Not that they live hard-working simple lives eating simple food, not smoking or drinking, and eschewing modern farming practices of using artificial fertilizers etc, or that they don’t spend their lives breathing in car exhaust, or that they marry when they are young and not when they are 30-40, or that the pregnant women don’t drink diet Coke, or that they give birth with traditional practices with little medical intervention. Or that they don’t sit in front of screens all their lives. No, none of those things even figured in this learned analysis. I didn’t even mention that the writer’s information on the scarcity of autistic children was based on a field trip in 2005 among some of the 500 communities. Population unspecified, methods unspecified, diagnostic criteria unspecified. 3 autistic children were found! One adopted from China, who had been vaccinated, a second who had been vaccinated and ‘developed autism soon after’, and the third child- err, umm, vaccine status unknown.

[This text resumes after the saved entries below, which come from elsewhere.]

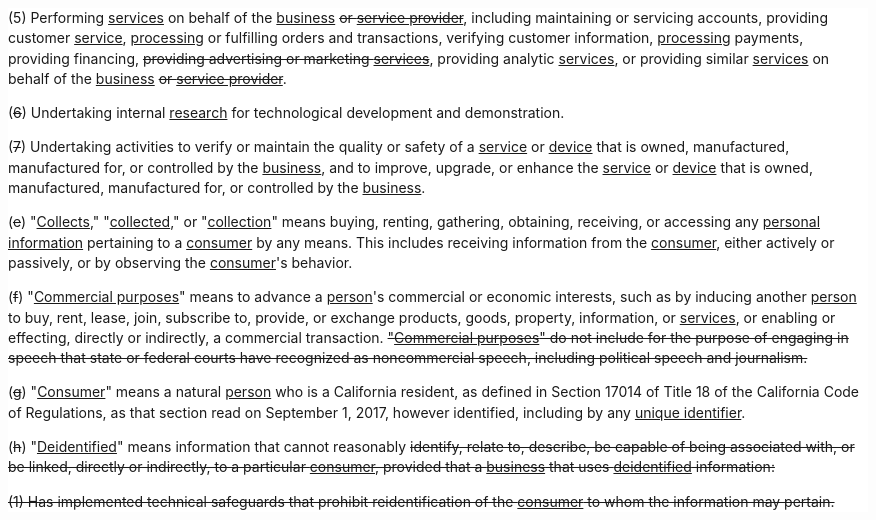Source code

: \(5) Performing [services](#1798.140(u)) on behalf of the [business](#1798.140(c)) ~~or [service
provider](#1798.140(v))~~, including maintaining or servicing accounts, providing
customer [service](#1798.140(u)), [processing](#1798.140(q)) or fulfilling orders and transactions,
verifying customer information, [processing](#1798.140(q)) payments, providing
financing, ~~providing advertising or marketing [services](#1798.140(u))~~, providing
analytic [services](#1798.140(u)),  or providing similar [services](#1798.140(u)) on
behalf of the [business](#1798.140(c)) ~~or [service provider](#1798.140(v))~~.



\(~~6~~) Undertaking internal [research](#1798.140(s)) for technological development
and demonstration.

\(~~7~~) Undertaking activities to verify or maintain the quality or
safety of a [service](#1798.140(u)) or [device](#1798.140(j)) that is owned, manufactured, manufactured
for, or controlled by the [business](#1798.140(c)), and to improve, upgrade, or enhance
the [service](#1798.140(u)) or [device](#1798.140(j)) that is owned, manufactured, manufactured for, or
controlled by the [business](#1798.140(c)).

\(~~e~~) "[Collects](#1798.140(e))," "[collected](#1798.140(e))," or "[collection](#1798.140(e))" means buying,
renting, gathering, obtaining, receiving, or accessing any [personal
information](#1798.140(o)) pertaining to a [consumer](#1798.140(g)) by any means. This includes
receiving information from the [consumer](#1798.140(g)), either actively or passively,
or by observing the [consumer](#1798.140(g))'s behavior.

\(~~f~~) "[Commercial purposes](#1798.140(f))" means to advance a [person](#1798.140(n))'s commercial
or economic interests, such as by inducing another [person](#1798.140(n)) to buy, rent,
lease, join, subscribe to, provide, or exchange products, goods,
property, information, or [services](#1798.140(u)), or enabling or effecting, directly
or indirectly, a commercial transaction. ~~"[Commercial purposes](#1798.140(f))" do not
include for the purpose of engaging in speech that state or federal
courts have recognized as noncommercial speech, including political
speech and journalism.~~



\(~~g~~) "[Consumer](#1798.140(g))" means a natural [person](#1798.140(n)) who is a California
resident, as defined in Section 17014 of Title 18 of the California Code
of Regulations, as that section read on September 1, 2017, however
identified, including by any [unique identifier](#1798.140(x)).



\(~~h~~) "[Deidentified](#1798.140(h))" means information that cannot reasonably ~~identify, relate to,
describe, be capable of being associated with, or be linked, directly or
indirectly, to a particular [consumer](#1798.140(g)), provided that a [business](#1798.140(c)) that uses
[deidentified](#1798.140(h)) information:~~

~~(1) Has implemented technical safeguards that prohibit
reidentification of the [consumer](#1798.140(g)) to whom the information may pertain.~~
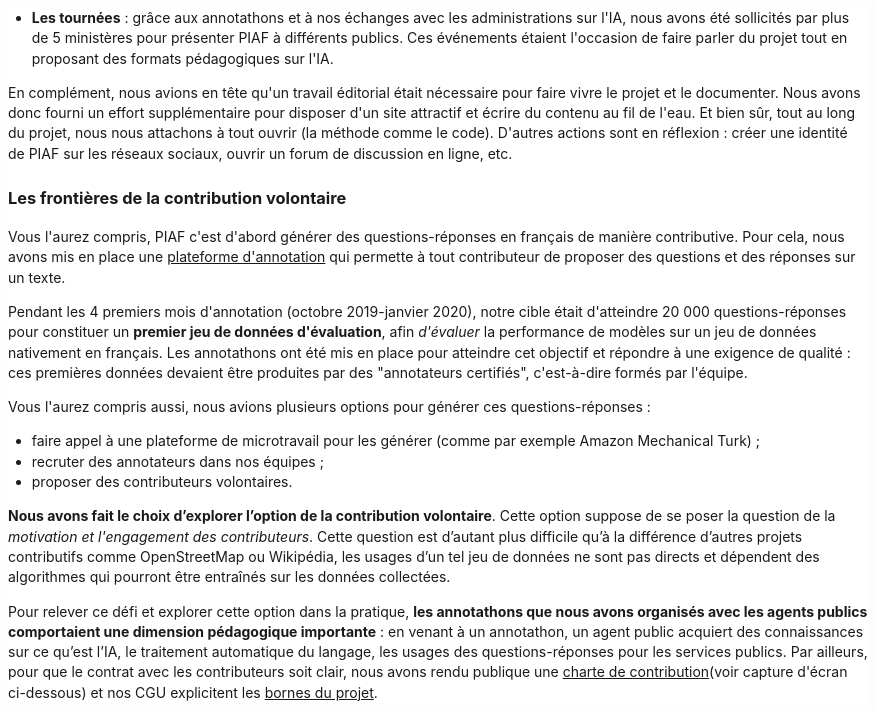 * **Les tournées** : grâce aux annotathons et à nos échanges avec les administrations sur l'IA, nous avons été sollicités par plus de 5 ministères pour présenter PIAF à différents publics. Ces événements étaient l'occasion de faire parler du projet tout en proposant des formats pédagogiques sur l'IA.

En complément, nous avions en tête qu'un travail éditorial était nécessaire pour faire vivre le projet et le documenter. Nous avons donc fourni un effort supplémentaire pour disposer d'un site attractif et écrire du contenu au fil de l'eau. Et bien sûr, tout au long du projet, nous nous attachons à tout ouvrir (la méthode comme le code). D'autres actions sont en réflexion : créer une identité de PIAF sur les réseaux sociaux, ouvrir un forum de discussion en ligne, etc. 

### Les frontières de la contribution volontaire

Vous l'aurez compris, PIAF c'est d'abord générer des questions-réponses en français de manière contributive. Pour cela, nous avons mis en place une [plateforme d'annotation](https://app.piaf.etalab.studio/) qui permette à tout contributeur de proposer des questions et des réponses sur un texte.

Pendant les 4 premiers mois d'annotation (octobre 2019-janvier 2020), notre cible était d'atteindre 20 000 questions-réponses pour constituer un **premier jeu de données d'évaluation**, afin _d'évaluer_ la performance de modèles sur un jeu de données nativement en français. Les annotathons ont été mis en place pour atteindre cet objectif et répondre à une exigence de qualité : ces premières données devaient être produites par des "annotateurs certifiés", c'est-à-dire formés par l'équipe.

Vous l'aurez compris aussi, nous avions plusieurs options pour générer ces questions-réponses : 
- faire appel à une plateforme de microtravail pour les générer (comme par exemple Amazon Mechanical Turk) ; 
- recruter des annotateurs dans nos équipes ; 
- proposer des contributeurs volontaires.

**Nous avons fait le choix d’explorer l’option de la contribution volontaire**. Cette option suppose de se poser la question de la _motivation et l'engagement des contributeurs_. Cette question est d’autant plus difficile qu’à la différence d’autres projets contributifs comme OpenStreetMap ou Wikipédia, les usages d’un tel jeu de données ne sont pas directs et dépendent des algorithmes qui pourront être entraînés sur les données collectées.

Pour relever ce défi et explorer cette option dans la pratique, **les annotathons que nous avons organisés avec les agents publics comportaient une dimension pédagogique importante** : en venant à un annotathon, un agent public acquiert des connaissances sur ce qu’est l’IA, le traitement automatique du langage, les usages des questions-réponses pour les services publics.
Par ailleurs, pour que le contrat avec les contributeurs soit clair, nous avons rendu publique une [charte de contribution](https://piaf.etalab.studio/contribution.html)(voir capture d'écran ci-dessous) et nos CGU explicitent les [bornes du projet](https://piaf.etalab.studio/cgu.html).
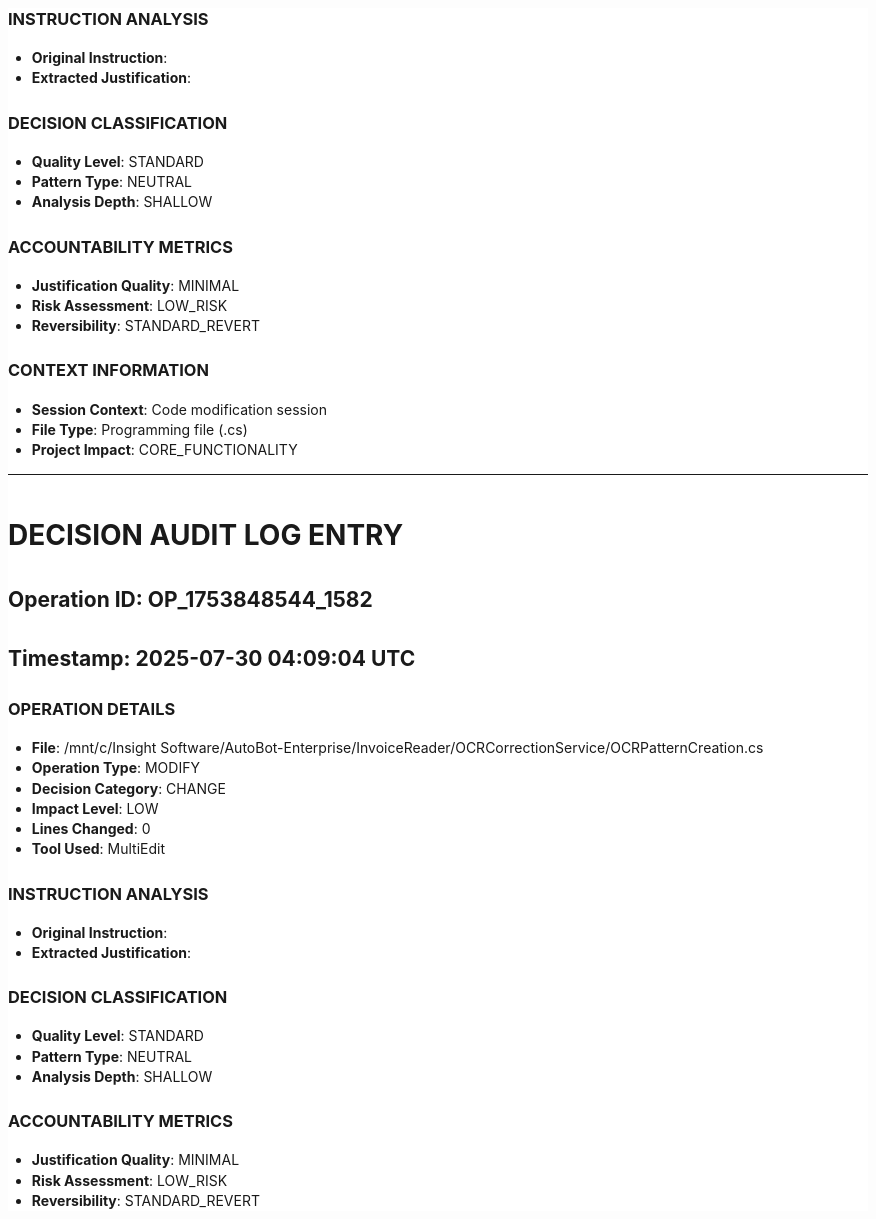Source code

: ### INSTRUCTION ANALYSIS
- **Original Instruction**: 
- **Extracted Justification**: 

### DECISION CLASSIFICATION
- **Quality Level**: STANDARD
- **Pattern Type**: NEUTRAL
- **Analysis Depth**: SHALLOW

### ACCOUNTABILITY METRICS
- **Justification Quality**: MINIMAL
- **Risk Assessment**: LOW_RISK
- **Reversibility**: STANDARD_REVERT

### CONTEXT INFORMATION
- **Session Context**: Code modification session
- **File Type**: Programming file (.cs)
- **Project Impact**: CORE_FUNCTIONALITY

---
# DECISION AUDIT LOG ENTRY
## Operation ID: OP_1753848544_1582
## Timestamp: 2025-07-30 04:09:04 UTC

### OPERATION DETAILS
- **File**: /mnt/c/Insight Software/AutoBot-Enterprise/InvoiceReader/OCRCorrectionService/OCRPatternCreation.cs
- **Operation Type**: MODIFY
- **Decision Category**: CHANGE
- **Impact Level**: LOW
- **Lines Changed**: 0
- **Tool Used**: MultiEdit

### INSTRUCTION ANALYSIS
- **Original Instruction**: 
- **Extracted Justification**: 

### DECISION CLASSIFICATION
- **Quality Level**: STANDARD
- **Pattern Type**: NEUTRAL
- **Analysis Depth**: SHALLOW

### ACCOUNTABILITY METRICS
- **Justification Quality**: MINIMAL
- **Risk Assessment**: LOW_RISK
- **Reversibility**: STANDARD_REVERT
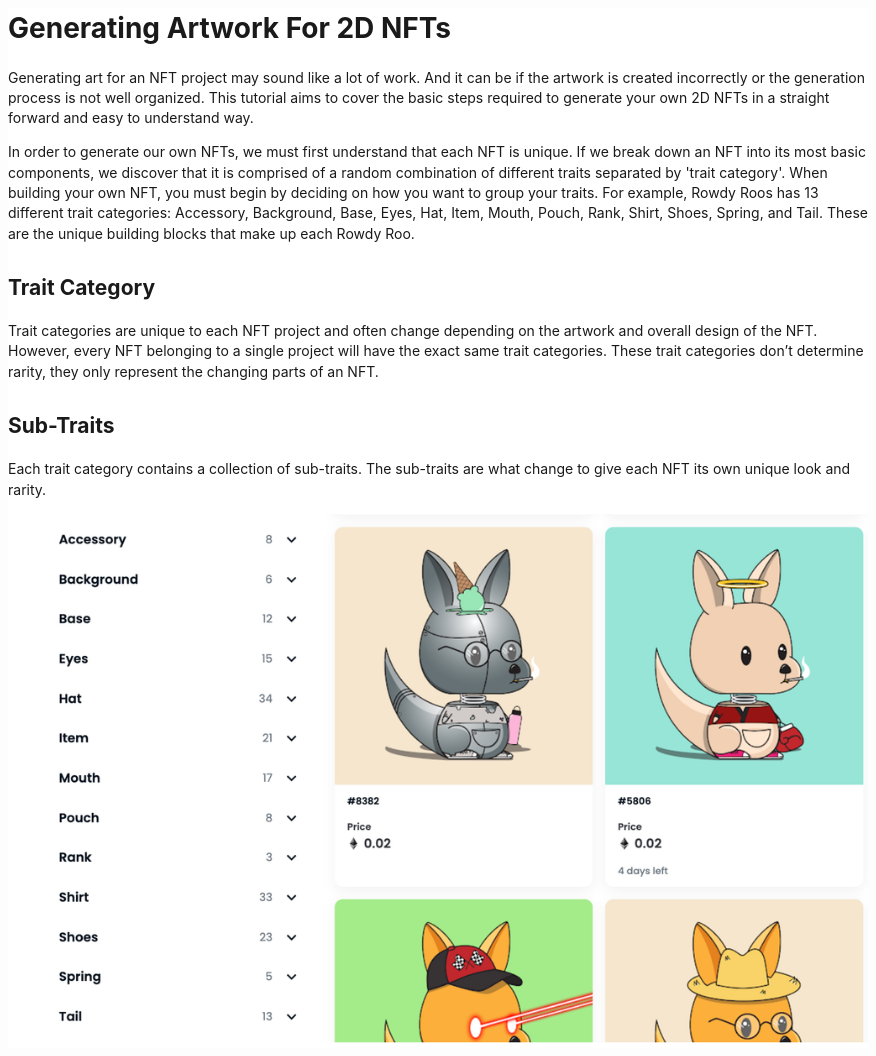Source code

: # Generating Artwork For 2D NFTs

Generating art for an NFT project may sound like a lot of work. And it can be if the artwork is created incorrectly or the generation process is not well organized. This tutorial aims to cover the basic steps required to generate your own 2D NFTs in a straight forward and easy to understand way.

In order to generate our own NFTs, we must first understand that each NFT is unique. If we break down an NFT into its most basic components, we discover that it is comprised of a random combination of different traits separated by 'trait category'. When building your own NFT, you must begin by deciding on how you want to group your traits. For example, Rowdy Roos has 13 different trait categories: Accessory, Background, Base, Eyes, Hat, Item, Mouth, Pouch, Rank, Shirt, Shoes, Spring, and Tail. These are the unique building blocks that make up each Rowdy Roo.

## Trait Category
Trait categories are unique to each NFT project and often change depending on the artwork and overall design of the NFT. However, every NFT belonging to a single project will have the exact same trait categories. These trait categories don’t determine rarity, they only represent the changing parts of an NFT. 

## Sub-Traits
Each trait category contains a collection of sub-traits. The sub-traits are what change to give each NFT its own unique look and rarity.

![Trait Categories](/NFT%20Generation/images/trait_categories.png)
 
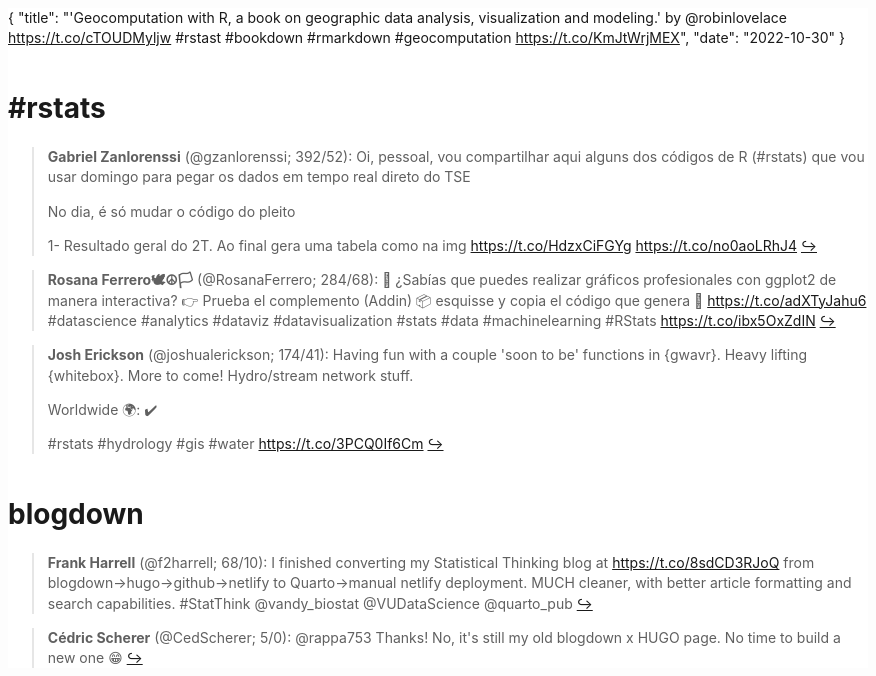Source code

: {
  "title": "'Geocomputation with R, a book on geographic data analysis, visualization and modeling.' by @robinlovelace https://t.co/cTOUDMyljw #rstast #bookdown #rmarkdown #geocomputation https://t.co/KmJtWrjMEX",
  "date": "2022-10-30"
}

# #rstats

> **Gabriel Zanlorenssi** (@gzanlorenssi; 392/52): Oi, pessoal, vou compartilhar aqui alguns dos códigos de R (#rstats) que vou usar domingo para pegar os dados em tempo real direto do TSE
> >
> No dia, é só mudar o código do pleito 
> >
> 1- Resultado geral do 2T. Ao final gera uma tabela como na img
> https://t.co/HdzxCiFGYg https://t.co/no0aoLRhJ4  [&#8618;](https://twitter.com/gzanlorenssi/status/1586097455283609600)




> **Rosana Ferrero🕊☮️🏳** (@RosanaFerrero; 284/68): 👀 ¿Sabías que puedes realizar gráficos profesionales con ggplot2 de manera interactiva?
> 👉 Prueba el complemento (Addin) 📦 esquisse y copia el código que genera
> 🔗 https://t.co/adXTyJahu6 
> #datascience #analytics #dataviz #datavisualization #stats #data #machinelearning #RStats https://t.co/ibx5OxZdIN  [&#8618;](https://twitter.com/RosanaFerrero/status/1586448546622066690)




> **Josh Erickson** (@joshualerickson; 174/41): Having fun with a couple 'soon to be' functions in {gwavr}. Heavy lifting {whitebox}. More to come! Hydro/stream network stuff.
> >
> Worldwide 🌍: ✔️
> >
> #rstats #hydrology #gis #water https://t.co/3PCQ0If6Cm  [&#8618;](https://twitter.com/joshualerickson/status/1586188100434546688)




# blogdown

> **Frank Harrell** (@f2harrell; 68/10): I finished converting my Statistical Thinking blog at https://t.co/8sdCD3RJoQ from blogdown-&gt;hugo-&gt;github-&gt;netlify to Quarto-&gt;manual netlify deployment.  MUCH cleaner, with better article formatting and search capabilities.  #StatThink @vandy_biostat @VUDataScience @quarto_pub  [&#8618;](https://twitter.com/f2harrell/status/1585655801422774272)




> **Cédric Scherer** (@CedScherer; 5/0): @rappa753 Thanks! No, it's still my old blogdown x HUGO page. No time to build a new one 😁  [&#8618;](https://twitter.com/CedScherer/status/1584989777933533184)

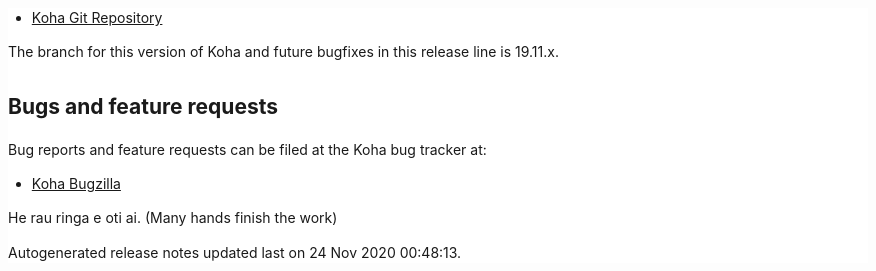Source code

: - [Koha Git Repository](git://git.koha-community.org/koha.git)

The branch for this version of Koha and future bugfixes in this release
line is 19.11.x.

## Bugs and feature requests

Bug reports and feature requests can be filed at the Koha bug
tracker at:

- [Koha Bugzilla](http://bugs.koha-community.org)

He rau ringa e oti ai.
(Many hands finish the work)

Autogenerated release notes updated last on 24 Nov 2020 00:48:13.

Bullshit piled on bullshit. But vaccination causes autism! All the clues are there!!!
Amish also have lower cancer rates, according to a real study. Considering the inbreeding problem, one would have expected higher rates, but the opposite is true. Probably nothing to do with the clean living, probably because they don’t vaccinate, right? Whatever.

So that’s how you go from the Pew report to the Amish to another critique of stupid pseudo-medical opinion (doesn’t deserve the title of ‘research’).


Actually, I can pull it all together! Someone I knew, a secular Jew, once joked that he had had only a little bit of Jewish education, and as with a vaccine, where a tiny bit of the disease prevents getting the serious disease, the tiny bit of Judaism he was exposed to ensured that he would never catch the real thing. He married out. Not such a funny joke, really.